Cotton has it; so do linen and silk--the ability to produce garments with the natural look and feel today's consumers demand. Now, textile and clothing researchers at Mississippi State are hoping to add a new name to the list of highly desirable consumer textiles: kenaf.
Kenaf is a fast-growing cousin of both cotton and okra (yes, okra) that is widely grown in Asia. The outer part of the kenaf stalk produces a fiber that has traditionally been used by overseas manufacturers of ropes, burlap-type bags, and other coarse textile products.
Kenaf came to Mississippi in the late 1980s because a group of Delta farmers was interested in the crop as an alternative to cotton. That prompted Mississippi Agricultural and Forestry Experiment Station scientists to begin extensive research on production and management requirements, potential pests, harvest methods, and product development.
The research has paid off with the development of commercial uses for kenaf core, including animal bedding, oil sorbent, and plant growth medium.
About 60 Delta farmers have formed the Mississippi Delta Fiber Cooperative and constructed a kenaf processing facility in Charleston. Two manufacturing plants have located near the Delta Fiber facility and are producing high-quality animal bedding, grass/erosion mats, oil sorbents, and other products from the core of the plant.

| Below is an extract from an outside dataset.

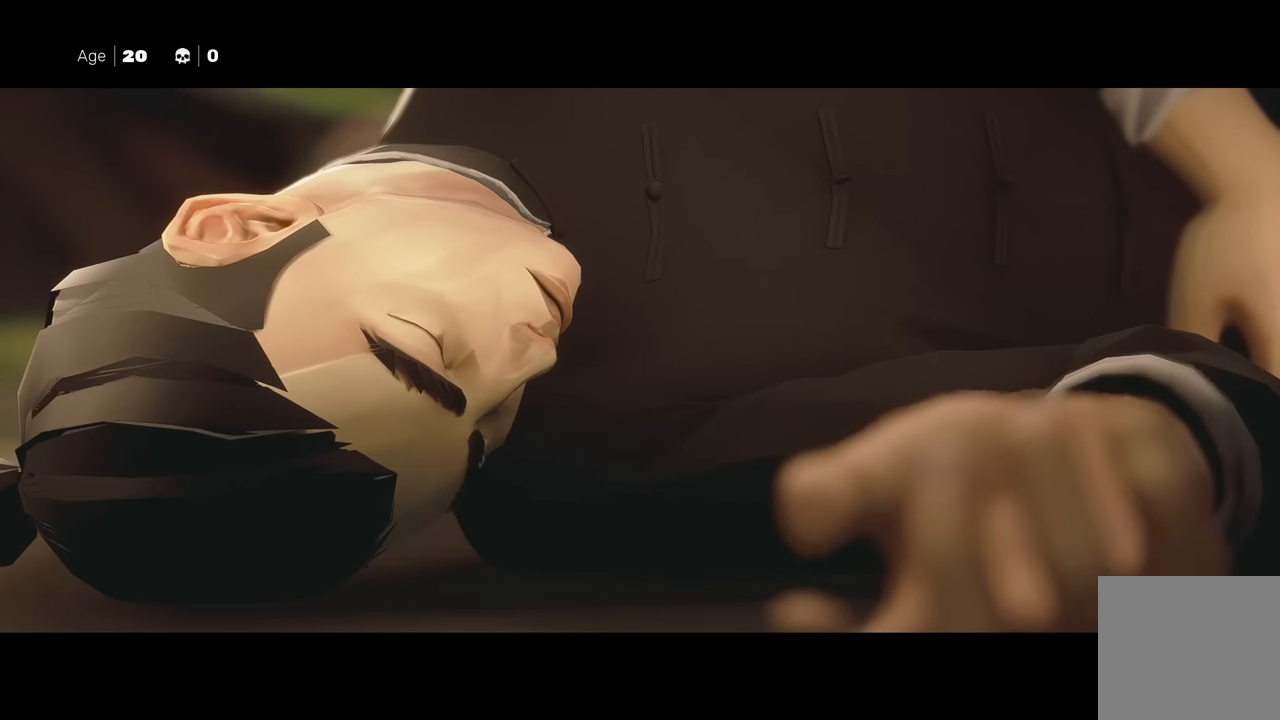
{"buttons": ["B"], "left_stick": "center", "right_stick": "center", "events": [[400, "B", "down"]]}
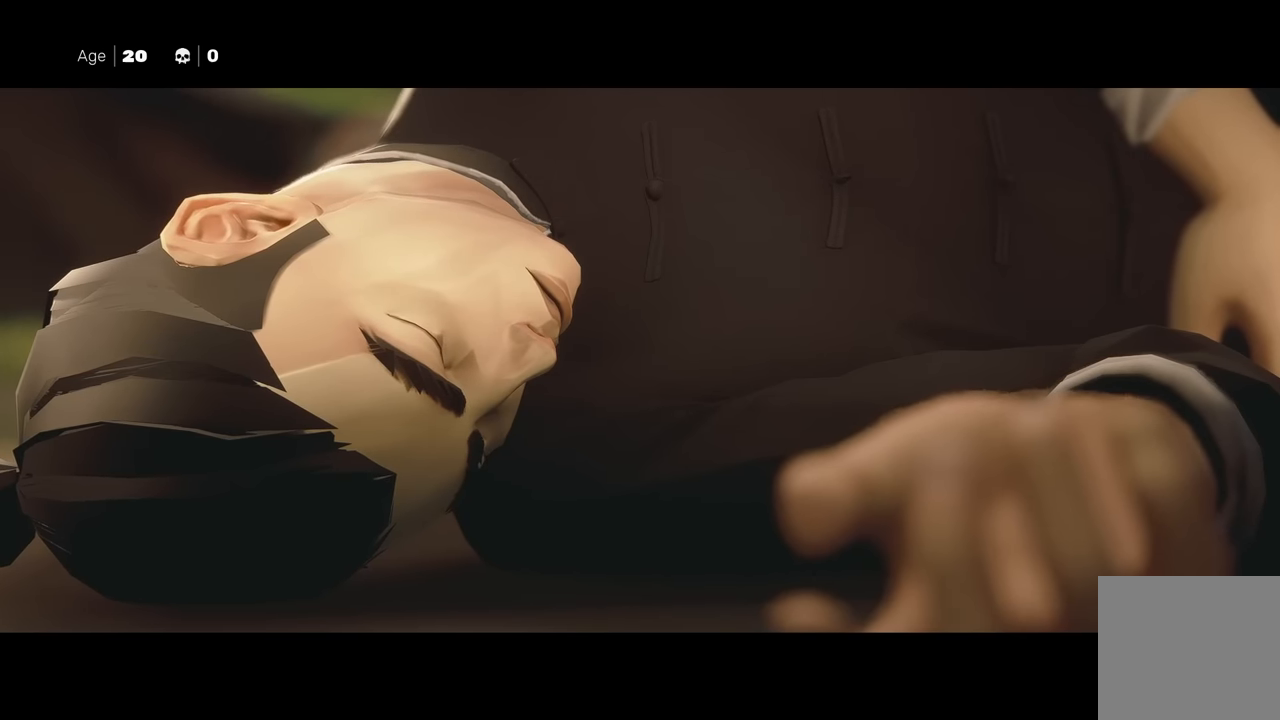
{"buttons": [], "left_stick": "center", "right_stick": "center", "events": [[66, "Y", "down"], [133, "B", "up"], [383, "Y", "up"]]}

While research focusing on uses for the core of the kenaf plant was under way, MAFES scientists Gita Ramaswamy and Catherine Boyd were looking for new uses for fiber produced from the outer part of the stalk.
"Our major challenge was to find a way to extract fiber from kenaf that could be used in good-quality fabric," explains Ramaswamy. "That work began in 1992, and by 1994 we were able to extract quality fibers and were ready to begin work on incorporating them in textile products."
A grant from the National Research Initiative Competitive Grants Program and funding from an Agricultural Research Service agreement have supported the researchers in the continuation of their kenaf work. Their research has resulted in a chemical process to make the fibers softer and more pliable.
Ramaswamy and Boyd produced enough yarn from kenaf for samples of hand-woven products, showing that kenaf could be used to make a quality textile fiber similar to ramie or linen.
"When we discovered that kenaf could be successfully blended with cotton, the next big step was to produce fibers chemically in large quantities," Ramaswamy says.
The researchers have produced two kinds of kenaf/cotton fabrics: a plain weave and a satin weave. The satin weave is a 50-50 cotton-kenaf blend crosswise and 100 percent cotton lengthwise. It has a look similar to denim.
Sample apparel of kenaf/cotton was shown at the annual meeting of the International Kenaf Association in March, and samples have been sent to several major clothing manufacturers, including Gap and Esprit.
"Some of the manufacturers are interested," says Ramaswamy. "They like the fact that the material looks natural, is fashionable, and appeals to environmentally conscious consumers."
The next step in moving kenaf/cotton garments into the fashion market is wear testing, now under way. Also, a coalition between industry and Mississippi State is being formed to take the product to the next step of commercialization.
--Bob Ratliff
Agricultural Communications

Updated and adapted by Chris Brown <brownc@ur.msstate.edu>.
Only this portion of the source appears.